The “preliminary results” show that “women still wish for the most part to marry and to have children” and that “women are happy to exercise their talents outside the home as well as in it.” Moreover, “when they are mothers, most women prefer to work part-time or in cycles responsive to their children’s needs.”

“Furthermore,” Alvaré went on, “modern empirical data is confirming the beneficial effects, not only of attending to the importance of stable relationships in personal lives, but of participating in labor imbued with meaning as human service.”

Women “work in the classic ‘caring-professions’ — teacher, nurse, social worker, etc. — and are now adding to that list lawyers, doctors and politicians.”

 

Women’s Mission of Service

What might this mean for the Church?

“Women seem naturally suited to communicate Pope Francis’ stunning calls to re-energize the Church’s mission to serve the dispossessed of this world,” she proposed.

“Women’s natural gifts … as well as their centuries of experience of work directly with the marginalized … make them natural leaders and communicators in all of these areas,” concluded Alvaré.

Her words were immediately verified by women from around the globe, who began a lively discussion on how to better serve those individuals and families of the world who struggle with situations such as poverty or abuse.

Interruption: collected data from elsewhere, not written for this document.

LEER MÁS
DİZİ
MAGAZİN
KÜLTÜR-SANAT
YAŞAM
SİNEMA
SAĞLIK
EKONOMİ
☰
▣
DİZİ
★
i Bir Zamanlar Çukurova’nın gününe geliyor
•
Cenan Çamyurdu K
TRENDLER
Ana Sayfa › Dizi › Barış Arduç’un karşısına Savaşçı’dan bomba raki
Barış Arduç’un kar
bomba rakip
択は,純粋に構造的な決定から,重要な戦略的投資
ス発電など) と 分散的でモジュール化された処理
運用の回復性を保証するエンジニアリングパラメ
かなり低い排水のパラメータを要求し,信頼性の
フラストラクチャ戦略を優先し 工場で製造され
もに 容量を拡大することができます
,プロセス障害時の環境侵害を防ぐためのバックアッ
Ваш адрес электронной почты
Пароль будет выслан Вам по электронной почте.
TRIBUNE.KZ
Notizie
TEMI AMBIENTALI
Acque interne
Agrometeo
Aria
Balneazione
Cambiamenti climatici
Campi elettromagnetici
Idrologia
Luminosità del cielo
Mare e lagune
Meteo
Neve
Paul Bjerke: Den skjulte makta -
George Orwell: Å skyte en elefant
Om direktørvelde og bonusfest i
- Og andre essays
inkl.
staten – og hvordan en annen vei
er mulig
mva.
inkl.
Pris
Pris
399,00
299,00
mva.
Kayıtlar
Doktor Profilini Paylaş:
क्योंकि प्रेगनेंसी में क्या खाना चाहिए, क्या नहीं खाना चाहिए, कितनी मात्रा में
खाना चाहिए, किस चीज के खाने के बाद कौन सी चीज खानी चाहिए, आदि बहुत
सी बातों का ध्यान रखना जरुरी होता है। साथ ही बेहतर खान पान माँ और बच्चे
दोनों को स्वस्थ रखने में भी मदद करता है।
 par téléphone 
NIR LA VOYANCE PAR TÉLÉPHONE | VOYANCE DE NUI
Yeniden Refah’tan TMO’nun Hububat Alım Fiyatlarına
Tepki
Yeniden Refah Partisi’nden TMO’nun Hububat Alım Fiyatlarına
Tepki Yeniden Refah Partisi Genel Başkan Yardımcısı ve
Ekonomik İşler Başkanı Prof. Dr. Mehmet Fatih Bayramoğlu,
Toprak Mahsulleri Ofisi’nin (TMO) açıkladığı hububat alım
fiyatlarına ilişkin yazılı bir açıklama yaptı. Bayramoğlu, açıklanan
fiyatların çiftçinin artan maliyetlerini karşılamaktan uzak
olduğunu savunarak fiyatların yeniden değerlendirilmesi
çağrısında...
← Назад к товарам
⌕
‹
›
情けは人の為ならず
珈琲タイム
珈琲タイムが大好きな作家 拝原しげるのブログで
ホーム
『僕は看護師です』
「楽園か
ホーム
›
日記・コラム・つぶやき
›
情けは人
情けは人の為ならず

Priscilla Kuye, the first and only female president of the Nigerian Bar Association, noted the need to encourage families to give girls, as well as boys, an education — a practice that is not often embraced in the more rural parts of her home country.

Jocelyne Khoueiry, co-founder of the Catholic feminine movement “La Libanaise-Femme du 31 Mai,” spoke of her involvement in the John Paul II Center of Social and Cultural Services in Jounieh, Lebanon. The center was begun not only to help alleviate poverty, but to address the “psycho-social” needs of individuals, couples and families wounded by many years of war and political unrest. 

Many others joined the conversation with questions or contributions about their own experiences.

The seminar featured many different presentations and panel discussions on topics such as “What is the outcome of the sexual revolution 40 years on?” and “Legal protection of life and family.” The three-day seminar concluded with a meeting with Pope Francis on Saturday.

Seminar papers will be posted on the council’s website, www.laici.va.